Dopo l’euro: non si torna indietro verso una vecchia moneta, si va avanti verso una moneta nuova
Chi sostiene l’abolizione dell’euro parla solitamente di ritorno alla lira. Mi sono accorto che, così facendo, si induce molti in errore.
La moneta nazionale dopo l’euro non avrà niente a che fare con la “vecchia lira”. Paradossalmente (ma neanche troppo) per non creare confusione sarebbe più corretto chiamarla pippo piuttosto che lira.
Il passaggio sarà, infatti, un progresso verso uno strumento nuovo e non un regresso verso uno strumento vecchio.
Chi teme il ritorno alla lira ha paura di un nuovo innalzamento incontrollato dei prezzi. In realtà, a differenza del passaggio dalla lira all’euro, il cui tasso di cambio è stato imposto dal mercato comune (1 euro = 1.936,27 lire), nel nuovo passaggio il tasso di cambio potremo stabilirlo unilateralmente.

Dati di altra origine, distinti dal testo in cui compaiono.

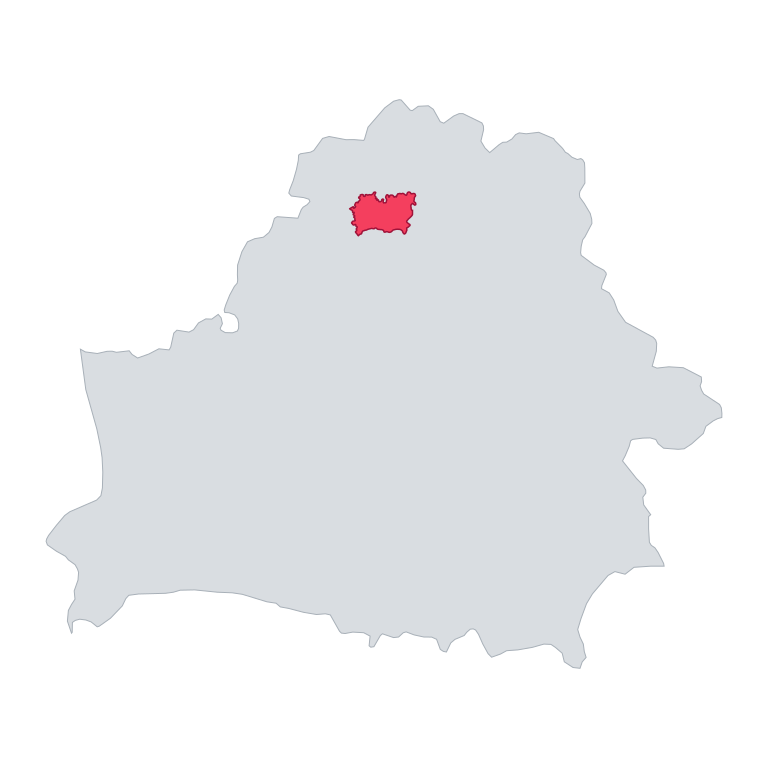 location of Hlybokaye, Vitebsk, Belarus
{"feature_id": "67162791B12228546801080", "entity_name": "Hlybokaye", "entity_type": "district", "adm_level": 2, "iso_a3": "BLR", "parent_name": "Belarus", "parent_adm1": "Vitebsk", "projection": "albers", "projection_center": [27.835, 55.173], "detail": "fine", "context": "in_parent", "style": "filled", "palette": "rose", "viewbox_px": 768, "rotation_deg": 0, "n_neighbors": 0, "source": "geoboundaries", "source_scale": "gbopen_adm2", "svg_char_len": 9699}
<svg xmlns="http://www.w3.org/2000/svg" viewBox="0 0 768 768"><path d="M664.1,566.2L650.4,566.2L634.0,567.3L625.1,574.2L614.9,571.6L608.0,575.5L592.4,593.9L586.5,603.7L581.0,618.6L577.7,629.5L580.0,637.1L583.3,644.0L584.3,651.6L586.1,657.4L582.2,661.9L580.0,668.3L573.0,667.5L564.3,661.8L562.2,653.2L555.4,647.4L551.0,644.4L543.9,644.1L532.6,647.3L517.8,649.9L506.6,650.7L500.6,654.0L491.6,657.2L488.1,653.7L482.8,644.0L478.5,634.3L475.6,630.0L473.2,628.9L470.2,629.2L466.7,632.3L464.2,635.5L454.9,639.4L450.8,642.9L446.4,652.0L443.4,651.4L440.3,649.4L436.6,639.3L431.7,637.1L423.8,637.0L414.1,634.9L406.2,631.9L403.3,632.7L398.6,637.0L393.6,637.6L382.4,633.8L380.3,635.6L373.9,646.7L370.8,647.2L369.1,645.8L370.1,636.1L363.7,632.7L352.8,632.1L345.1,633.5L341.4,633.1L339.5,631.2L330.3,614.9L325.4,613.8L316.5,614.5L303.5,612.3L288.6,608.4L280.3,606.9L276.1,603.2L266.9,601.8L242.3,594.3L232.2,592.8L217.3,592.2L194.7,589.9L180.2,590.2L173.4,592.2L165.5,593.3L138.5,594.0L128.8,595.3L125.8,598.6L122.3,605.9L110.5,618.2L99.2,626.2L97.2,626.8L91.1,621.9L85.9,620.0L79.7,619.2L75.3,620.4L72.4,622.4L72.2,632.3L71.5,633.2L67.4,621.1L68.4,610.4L71.5,604.5L75.0,599.2L74.2,590.9L78.0,580.1L78.6,572.3L77.4,568.8L75.1,564.7L68.4,559.9L65.5,556.3L56.4,551.2L47.4,544.9L46.1,541.3L46.7,538.9L48.6,535.4L56.4,525.3L64.7,515.5L69.9,511.7L96.6,500.1L100.9,495.7L102.4,488.0L102.8,472.2L102.1,457.7L100.7,447.7L96.8,428.8L85.8,389.6L80.4,349.2L85.3,351.9L97.3,353.5L107.1,351.3L112.1,351.2L116.4,352.3L129.2,350.8L132.1,354.5L137.6,358.0L148.9,354.0L158.9,348.8L169.1,349.9L170.7,347.2L173.8,333.1L176.9,330.2L189.0,332.1L193.6,329.7L198.5,322.9L205.8,318.9L211.8,319.1L218.2,314.4L221.1,317.8L222.4,323.7L220.2,328.3L221.0,330.2L225.2,332.6L232.6,332.8L237.4,331.0L238.6,328.3L238.7,323.5L237.7,318.9L234.7,314.9L228.9,312.7L224.8,312.5L224.2,310.0L225.8,304.8L229.7,295.1L234.4,286.4L237.2,283.2L237.7,280.1L237.4,274.7L237.6,265.1L241.9,251.7L247.5,241.8L254.7,238.7L263.4,237.2L269.0,232.5L271.9,227.0L274.4,218.4L277.2,216.7L297.9,218.2L301.3,209.6L303.1,207.2L307.1,204.7L309.9,201.6L308.9,199.2L303.7,197.6L291.3,196.0L288.8,193.1L289.7,189.7L293.2,180.8L296.5,169.3L298.3,160.4L298.6,155.1L300.3,153.8L310.4,152.2L313.8,150.5L322.6,138.4L329.1,136.5L346.0,139.7L353.8,139.6L363.7,140.4L364.5,139.2L368.0,127.2L384.7,107.9L393.6,101.2L399.2,99.7L401.2,100.0L410.2,110.2L412.3,110.6L418.2,106.3L428.4,105.8L433.3,109.3L440.2,121.7L443.8,123.2L453.7,116.0L459.2,113.6L462.9,113.6L481.9,122.9L483.4,126.0L483.6,129.7L480.9,141.1L485.0,148.0L489.7,152.6L499.3,144.5L502.8,142.3L506.7,142.1L511.9,139.0L515.6,134.6L519.2,132.9L526.2,133.8L538.7,132.3L553.6,138.6L555.0,140.7L562.6,148.4L565.4,152.3L567.8,153.5L571.9,157.2L577.3,159.5L580.9,158.6L582.7,159.8L584.5,162.8L584.8,168.1L584.9,183.1L580.0,191.2L579.4,193.9L579.8,197.2L584.3,203.5L590.2,213.4L591.7,219.2L591.9,223.5L585.0,236.7L582.7,239.8L581.2,246.3L580.6,252.7L581.2,255.4L594.2,265.1L603.8,270.2L606.0,272.8L606.3,274.5L601.8,285.7L601.5,288.7L609.2,292.9L613.7,299.9L617.9,311.4L625.6,322.3L653.2,337.3L655.7,340.1L656.7,343.5L656.3,351.3L652.2,366.2L656.9,368.1L668.8,366.8L683.3,367.7L701.3,377.0L701.6,381.6L700.1,385.9L701.6,390.3L703.7,394.0L719.6,404.5L721.3,407.8L721.9,413.4L721.8,417.5L717.7,418.6L713.2,420.9L705.9,426.3L703.3,433.5L691.6,443.9L684.2,448.8L678.2,449.3L663.6,448.2L658.2,443.8L655.8,439.5L650.2,437.9L642.8,438.1L632.6,439.4L630.6,440.8L629.2,446.3L625.3,455.6L622.5,460.9L636.4,478.4L643.3,485.5L645.7,490.0L645.8,493.2L642.8,497.2L643.7,504.9L650.7,514.7L648.6,516.5L648.6,528.9L649.4,542.3L651.3,545.4L654.9,547.8L658.1,552.5L663.6,563.4L664.1,566.2Z" fill="#d9dde1" stroke="#a8b0b8" stroke-width="1"/><path d="M404.2,234.0L405.2,233.6L405.6,233.1L405.9,232.7L406.1,232.0L406.3,231.5L406.5,231.0L406.8,230.5L406.8,230.2L406.8,229.4L406.7,228.7L406.7,228.0L407.0,227.8L407.2,227.7L407.7,227.4L408.1,227.2L408.6,226.8L409.1,226.2L409.5,226.0L409.8,225.7L410.0,225.4L410.0,225.1L410.0,224.8L409.7,224.4L409.3,224.2L409.1,224.0L408.7,223.8L408.1,223.3L407.6,222.9L407.2,222.6L407.0,222.3L406.7,221.9L406.7,221.5L406.7,221.1L407.6,220.0L408.5,218.9L409.9,217.7L410.4,217.2L410.9,216.7L411.4,216.2L411.7,215.8L412.2,215.2L412.5,214.4L412.5,213.9L412.5,213.1L412.5,211.8L412.5,210.4L412.1,210.4L411.8,210.2L411.5,209.9L411.4,209.6L411.3,209.3L411.1,208.4L411.1,207.5L410.9,207.1L410.9,206.4L410.9,205.6L410.8,205.3L411.0,205.0L412.0,203.9L412.3,203.4L412.7,203.4L413.3,203.9L413.6,204.3L414.0,204.6L414.5,205.0L414.8,205.1L415.1,205.0L415.4,204.9L415.7,204.7L415.8,204.3L415.8,204.0L415.7,203.4L415.5,202.8L415.1,202.5L414.8,202.2L414.4,201.9L414.1,201.5L413.9,201.2L413.9,200.7L414.0,200.4L414.1,200.2L414.2,199.8L414.2,199.3L414.3,198.4L414.3,197.9L414.5,197.4L414.9,196.7L415.2,196.4L415.5,195.9L415.6,195.6L415.4,195.1L415.3,194.7L415.1,194.2L414.8,193.8L414.4,193.6L413.7,193.5L413.1,193.5L412.5,193.7L411.6,193.8L410.9,193.6L410.7,193.2L410.5,192.8L410.3,192.5L409.8,192.3L409.2,192.0L408.8,192.0L408.2,192.2L407.7,192.5L407.5,192.8L407.1,193.4L406.9,194.2L406.9,194.6L406.7,194.9L406.4,195.2L406.1,195.3L405.8,195.2L405.0,194.7L404.3,194.2L403.9,193.8L403.5,193.6L403.0,193.4L402.5,193.4L402.1,193.5L401.7,193.7L401.0,193.8L400.2,193.5L399.6,193.5L398.9,193.7L397.9,193.8L397.5,194.3L397.4,194.5L397.2,194.9L396.9,195.2L396.8,195.5L396.7,196.1L396.6,196.4L396.3,196.9L396.0,196.9L395.7,196.7L395.4,196.4L395.1,196.5L394.8,196.7L394.5,196.9L394.2,197.1L393.8,196.7L393.5,196.5L393.4,195.9L393.0,195.5L392.5,195.2L392.0,195.1L390.8,195.1L390.3,195.2L390.0,195.4L389.8,195.6L389.6,196.0L389.6,196.4L389.5,196.8L389.1,197.1L388.8,197.1L388.7,196.8L388.6,196.2L388.5,195.8L388.3,195.4L388.0,195.1L387.6,194.8L386.8,194.9L386.5,195.1L386.3,195.4L386.0,196.2L385.7,196.9L385.7,197.5L385.9,198.0L386.6,199.5L386.7,199.9L386.7,200.4L386.4,200.9L386.3,201.5L386.3,201.8L386.1,202.5L385.9,202.7L385.5,202.8L384.1,202.8L383.8,202.9L383.5,202.6L383.3,202.4L383.2,201.9L383.2,200.8L383.4,200.4L383.6,199.8L383.6,199.5L383.3,199.2L382.8,199.1L382.5,199.1L382.2,199.3L381.8,199.6L381.6,200.6L381.4,201.0L381.2,201.2L380.7,201.6L380.1,201.7L379.1,201.7L378.8,201.5L378.7,201.3L378.6,200.4L378.5,200.2L378.2,199.9L377.7,200.2L377.3,200.3L377.1,200.3L376.8,200.1L376.8,199.7L377.1,199.0L377.0,198.7L376.9,198.5L376.5,198.6L376.2,198.7L375.9,198.8L375.5,198.5L375.5,198.1L375.9,197.5L375.9,197.1L375.7,196.7L375.2,196.2L374.8,195.7L374.7,195.1L374.9,194.4L375.3,193.7L375.4,193.3L375.7,192.9L375.7,192.5L375.4,192.2L374.9,192.1L374.3,192.2L374.0,192.3L373.6,192.6L373.4,192.9L373.2,193.5L373.0,193.8L372.6,194.1L371.5,194.7L371.1,194.9L370.8,194.9L370.4,194.8L370.0,194.7L369.0,194.7L368.1,195.1L367.7,195.1L367.3,195.1L366.9,194.6L366.4,194.6L365.9,194.6L365.4,194.7L365.2,195.1L365.3,195.7L365.1,196.2L364.8,196.4L364.3,196.4L363.9,196.4L363.7,196.3L363.5,196.0L363.4,195.7L363.4,195.2L363.2,194.8L362.8,194.6L362.3,194.5L361.9,194.5L361.0,194.7L360.3,195.0L360.2,195.3L360.2,196.3L360.0,196.7L359.8,196.8L359.1,196.9L358.9,197.0L358.7,197.3L358.7,197.9L359.0,198.2L359.8,198.8L360.0,199.3L360.0,199.8L359.8,200.3L359.4,200.7L359.1,201.0L358.4,201.4L358.3,201.8L358.3,202.2L358.2,202.6L357.9,202.7L357.6,202.7L357.3,202.5L357.0,202.3L356.6,202.4L356.2,202.5L355.9,202.7L355.6,203.0L355.2,203.9L354.9,204.5L354.8,204.8L354.7,205.2L354.9,205.7L355.4,206.2L355.6,206.5L355.4,207.1L355.0,207.6L354.4,208.0L353.9,208.2L353.5,208.0L353.4,207.7L353.6,207.3L353.6,207.0L353.3,206.8L353.1,206.8L352.5,207.0L351.7,207.6L351.3,207.7L351.1,207.9L350.7,208.1L350.3,208.4L349.8,208.6L349.7,208.8L349.9,209.0L350.4,209.4L351.0,209.8L352.1,210.3L352.5,210.7L352.5,211.6L352.5,211.9L352.7,212.4L352.9,212.6L353.2,212.6L353.5,212.4L354.1,212.4L354.2,212.7L354.1,213.0L354.0,213.4L353.4,214.0L353.2,214.3L353.2,214.6L353.3,214.8L353.5,215.0L354.4,215.4L354.6,215.7L354.7,216.1L354.5,216.5L354.2,216.7L354.0,216.8L353.8,216.9L353.8,217.2L354.1,217.5L354.8,218.0L354.9,218.6L354.8,219.1L354.8,219.4L354.9,219.8L355.1,220.0L355.2,220.3L355.2,220.6L354.8,220.8L354.5,220.9L354.1,221.0L352.9,221.2L352.5,221.4L351.8,222.5L351.6,222.8L351.7,223.2L351.9,223.5L352.3,223.7L352.5,224.1L352.7,224.5L353.0,224.7L353.5,225.0L354.1,225.0L354.4,224.9L354.8,224.6L355.1,224.5L355.4,224.5L355.7,224.7L355.7,225.0L355.8,225.3L356.0,225.8L356.0,226.2L356.2,226.4L356.6,226.6L356.9,226.6L357.2,226.9L357.2,227.4L357.1,227.7L357.0,227.9L356.5,228.5L356.3,228.8L356.3,229.1L356.3,229.3L356.5,229.6L356.8,229.8L356.8,230.3L356.5,230.9L356.1,231.1L355.6,231.5L355.5,232.0L355.7,232.4L356.2,233.1L357.0,234.0L357.4,234.6L357.8,235.2L358.3,235.7L358.6,235.5L358.9,235.2L359.0,235.0L359.5,234.7L359.8,234.4L360.4,234.1L361.1,234.0L361.4,233.8L361.6,233.6L361.7,233.3L361.8,232.8L362.1,232.2L362.3,231.6L362.8,231.1L363.3,230.8L363.9,230.7L364.9,230.3L366.1,230.1L366.6,230.0L367.5,229.5L368.2,229.2L368.8,229.1L369.5,228.9L370.8,228.6L371.1,228.5L371.5,228.4L372.0,228.4L373.0,228.7L373.9,228.7L374.2,228.7L374.4,228.5L374.6,228.4L375.1,228.0L375.5,228.0L375.9,228.0L376.3,228.2L376.7,228.4L377.1,228.9L377.2,229.0L377.9,229.3L378.4,229.4L378.9,229.4L380.6,229.6L381.3,229.6L382.0,229.7L382.5,229.9L383.3,230.3L383.5,230.5L383.7,230.8L383.9,231.6L384.0,231.9L384.4,232.1L384.9,232.2L385.2,232.1L385.8,231.9L386.3,231.7L386.8,231.7L387.1,231.7L387.5,231.8L388.1,232.0L388.7,232.2L389.0,232.3L389.5,232.3L389.8,232.3L390.1,232.2L390.6,232.1L391.0,231.9L391.4,231.7L392.0,231.1L392.4,230.7L392.8,230.3L393.2,230.0L393.8,229.8L394.9,229.6L395.5,229.4L396.2,229.3L398.0,229.2L398.5,229.3L399.4,229.3L400.6,229.6L401.2,230.0L401.7,230.4L402.0,230.6L402.4,231.0L402.8,232.2L402.9,232.5L403.1,232.9L403.4,233.1L404.2,234.0Z" fill="#f43f5e" stroke="#9f1239" stroke-width="1.5"/></svg>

La distorsione dell’effetto cambio, quindi, si potrà evitare semplicemente, ad esempio stabilendo la parità di cambio tra il “vecchio euro” e il “nuovo pippo” (1 pippo = 1 euro). Se con il vecchio euro, una pizza che costava 5 mila lire è passata erroneamente a costare 5 euro, equivalenti a circa 10 mila lire, con il nuovo pippo una pizza che costa 5 euro passerà giustamente a costare 5 pippo, equivalenti a 5 euro.
Chi teme il ritorno alla lira è tormentato dall’ansia di una svalutazione e un conseguente impoverimento generale. È fantastico, al riguardo, l’articolo uscito sull’Espresso che ipotizza gli scenari futuri dopo l’euro, leggetelo: Prezzi alle stelle. Mutui triplicati. Inflazione senza freni. Dazi e meno soldi in tasca. Se l’Italia dovesse davvero uscire dalla moneta unica gli esperti prevedono uno scenario da incubo! In realtà, l’impossibilità di svalutare è proprio uno dei principali condizioni che rende l’euro uno svantaggio per i paesi che, come l’Italia, hanno tassi di inflazione più alti degli altri (la Germania).

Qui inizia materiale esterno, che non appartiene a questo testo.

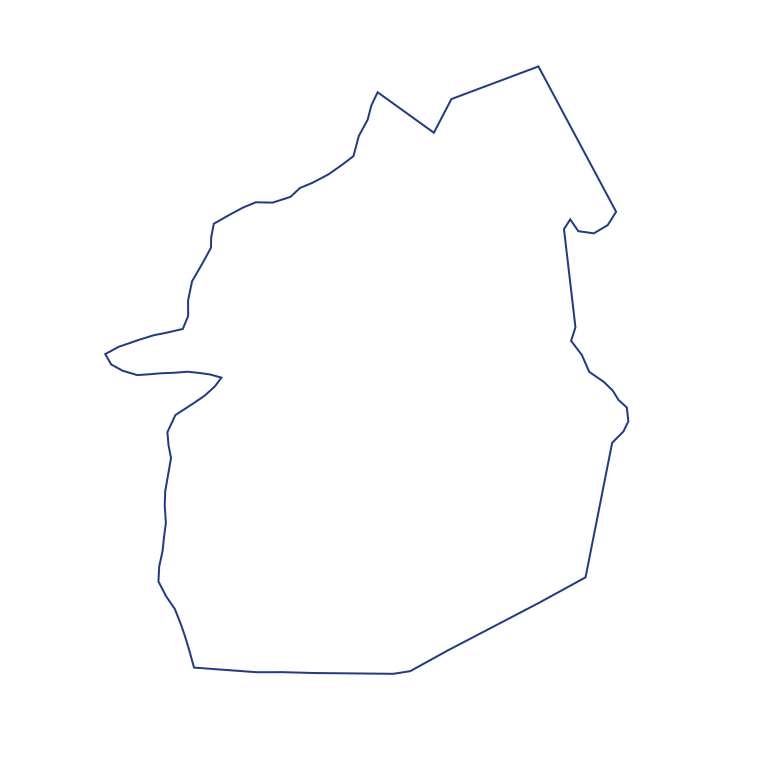 the district of Anadia, Alagoas, Brazil, rotated 77°
{"feature_id": "56859067B99757854432451", "entity_name": "Anadia", "entity_type": "district", "adm_level": 2, "iso_a3": "BRA", "parent_name": "Brazil", "parent_adm1": "Alagoas", "projection": "orthographic", "projection_center": [-36.324, -9.663], "detail": "fine", "context": "isolated", "style": "outline", "palette": "blue", "viewbox_px": 768, "rotation_deg": 77, "n_neighbors": 0, "source": "geoboundaries", "source_scale": "gbopen_adm2", "svg_char_len": 1208}
<svg xmlns="http://www.w3.org/2000/svg" viewBox="0 0 768 768"><g transform="rotate(77 384 384)"><path d="M617.7,231.1L492.6,174.9L484.1,161.4L475.3,154.3L461.5,152.7L452.3,159.1L441.9,162.6L431.6,169.2L418.3,181.3L400.2,184.7L384.0,192.0L371.8,184.7L273.6,173.8L265.5,165.5L278.8,160.3L284.4,145.6L279.5,130.3L268.4,119.1L109.3,162.1L121.5,254.2L150.4,278.9L98.3,324.6L109.8,333.7L122.7,340.4L136.6,352.7L155.1,362.5L161.0,375.6L167.1,390.6L171.8,408.2L174.1,421.9L180.6,432.9L182.2,451.7L178.1,468.1L180.4,481.8L184.7,497.6L189.6,513.8L202.0,519.3L212.4,522.0L225.0,533.2L240.7,547.9L258.5,556.1L273.6,559.5L285.1,567.7L285.1,585.3L284.7,597.2L285.8,612.5L288.1,634.2L292.1,648.9L303.6,645.4L312.2,635.8L319.8,622.4L321.6,611.4L323.4,598.8L325.7,586.7L327.9,572.5L331.5,562.0L335.6,551.3L341.2,541.0L348.2,549.2L355.0,561.3L360.1,574.4L367.3,594.2L382.2,605.9L395.0,607.7L408.3,608.2L422.3,614.1L439.0,621.2L452.7,624.9L470.3,627.8L484.0,632.9L496.6,637.2L511.3,644.1L525.7,648.2L541.7,644.1L556.3,638.4L573.0,635.9L584.5,634.7L600.7,633.6L617.6,632.9L636.1,573.2L641.9,547.9L649.8,517.5L668.5,440.0L669.7,423.1L658.0,382.0L632.1,282.3L617.7,231.1Z" fill="none" stroke="#1e3a8a" stroke-width="2"/></g></svg>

Non è neanche vero il rischio di un impoverimento rispetto all’estero. La ricchezza di una nazione dipende da tante cose ma non certo dall’indipendenza monetaria. In pratica, chi si può permettere le vacanze all’estero con l’euro, se le continuerà a poter permettere anche con il nuovo pippo, così come se le è continuate a permettere chi, con la vecchia lira, ha vissuto la svalutazione del 1992.
Attenzione: così come sbaglia (e, in alcuni casi, mente consapevolmente) chi profetizza la nostra rovina con l’uscita dall’euro, sbaglia chi preannuncia la risoluzione di tutti i mali economici del paese chi sostiene il progresso verso una nuova moneta.

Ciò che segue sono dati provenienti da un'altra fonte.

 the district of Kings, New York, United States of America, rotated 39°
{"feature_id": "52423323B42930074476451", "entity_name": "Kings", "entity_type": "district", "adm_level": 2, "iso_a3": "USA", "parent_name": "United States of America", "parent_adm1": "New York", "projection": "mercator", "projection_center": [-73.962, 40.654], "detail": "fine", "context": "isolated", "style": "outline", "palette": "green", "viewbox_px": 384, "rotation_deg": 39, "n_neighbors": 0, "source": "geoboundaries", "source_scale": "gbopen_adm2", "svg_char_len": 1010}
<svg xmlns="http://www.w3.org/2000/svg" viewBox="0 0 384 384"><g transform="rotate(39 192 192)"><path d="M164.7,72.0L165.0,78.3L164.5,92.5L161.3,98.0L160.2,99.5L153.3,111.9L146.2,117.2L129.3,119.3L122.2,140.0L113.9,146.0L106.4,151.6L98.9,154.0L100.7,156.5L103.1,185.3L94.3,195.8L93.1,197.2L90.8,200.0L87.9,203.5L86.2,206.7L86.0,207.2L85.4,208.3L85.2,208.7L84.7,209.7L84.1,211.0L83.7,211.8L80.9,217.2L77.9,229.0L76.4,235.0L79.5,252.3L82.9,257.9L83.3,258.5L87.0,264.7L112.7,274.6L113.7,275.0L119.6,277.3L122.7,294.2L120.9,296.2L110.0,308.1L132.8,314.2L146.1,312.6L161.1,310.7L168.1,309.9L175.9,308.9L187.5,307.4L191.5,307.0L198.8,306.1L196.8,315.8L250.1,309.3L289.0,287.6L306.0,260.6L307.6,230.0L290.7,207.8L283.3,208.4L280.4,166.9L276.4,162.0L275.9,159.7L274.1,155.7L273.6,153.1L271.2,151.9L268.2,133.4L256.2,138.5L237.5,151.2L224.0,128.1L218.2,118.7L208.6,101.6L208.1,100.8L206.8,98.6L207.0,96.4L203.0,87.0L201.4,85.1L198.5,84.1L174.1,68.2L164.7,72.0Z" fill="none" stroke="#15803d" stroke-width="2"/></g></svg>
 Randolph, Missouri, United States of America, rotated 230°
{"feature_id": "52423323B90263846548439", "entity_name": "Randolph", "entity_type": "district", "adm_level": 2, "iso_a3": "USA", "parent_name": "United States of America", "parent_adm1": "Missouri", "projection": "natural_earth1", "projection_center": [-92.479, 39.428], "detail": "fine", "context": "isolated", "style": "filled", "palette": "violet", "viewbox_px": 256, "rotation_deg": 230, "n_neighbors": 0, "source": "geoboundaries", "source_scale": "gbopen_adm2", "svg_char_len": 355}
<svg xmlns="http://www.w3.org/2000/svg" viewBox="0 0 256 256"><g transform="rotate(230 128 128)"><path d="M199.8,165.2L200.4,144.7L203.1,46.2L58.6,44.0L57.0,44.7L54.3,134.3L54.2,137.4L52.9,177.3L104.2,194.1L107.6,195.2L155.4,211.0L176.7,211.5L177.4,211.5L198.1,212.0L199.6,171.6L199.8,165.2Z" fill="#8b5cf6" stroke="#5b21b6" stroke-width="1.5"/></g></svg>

È vero che una moneta unica, di fatto, introduce un vincolo fra i paesi che la adottano. Ed è vero che vincolarsi con altri paesi è una “comodità” che si può permettere solo chi rispetta determinate condizioni, senza le quali il vincolo tende a produrre, nel corso del tempo, degli squilibri a danno di alcuni paesi e a vantaggio di altri.
Le principali condizioni che devono essere rispettate da un’area valutaria ottimale sono: convergenza dei tassi di inflazione, integrazione commerciale, integrazione fiscale, flessibilità di salari e prezzi, mobilità del lavoro e dei capitali.
La maggior parte di queste condizioni non sussistono all’interno dell’eurozona (L’insostenibile peso di un’unione monetaria impossibile): i tassi di inflazione sono molto differenti (più basso in Germania, più alto in Italia), non esiste alcun coordinamento delle politiche fiscali (anzi, al contrario, ci si fa “concorrenza”), la mobilità del lavoro è ridotta a causa di differenze linguistiche e culturali, prezzi e salari sono rigidi verso il basso (in periodi di crisi diminuisce l’occupazione e non il livello salariale medio).
Non è vero, però, che la nuova moneta porterà la piena occupazione, né la possibilità di spendere illimitatamente soldi pubblici, né il pagamento di zero interessi sul debito pubblico. Uno Stato con una propria moneta ma senza un governo politico capace ed onesto resta uno Stato con gli stessi identici problemi.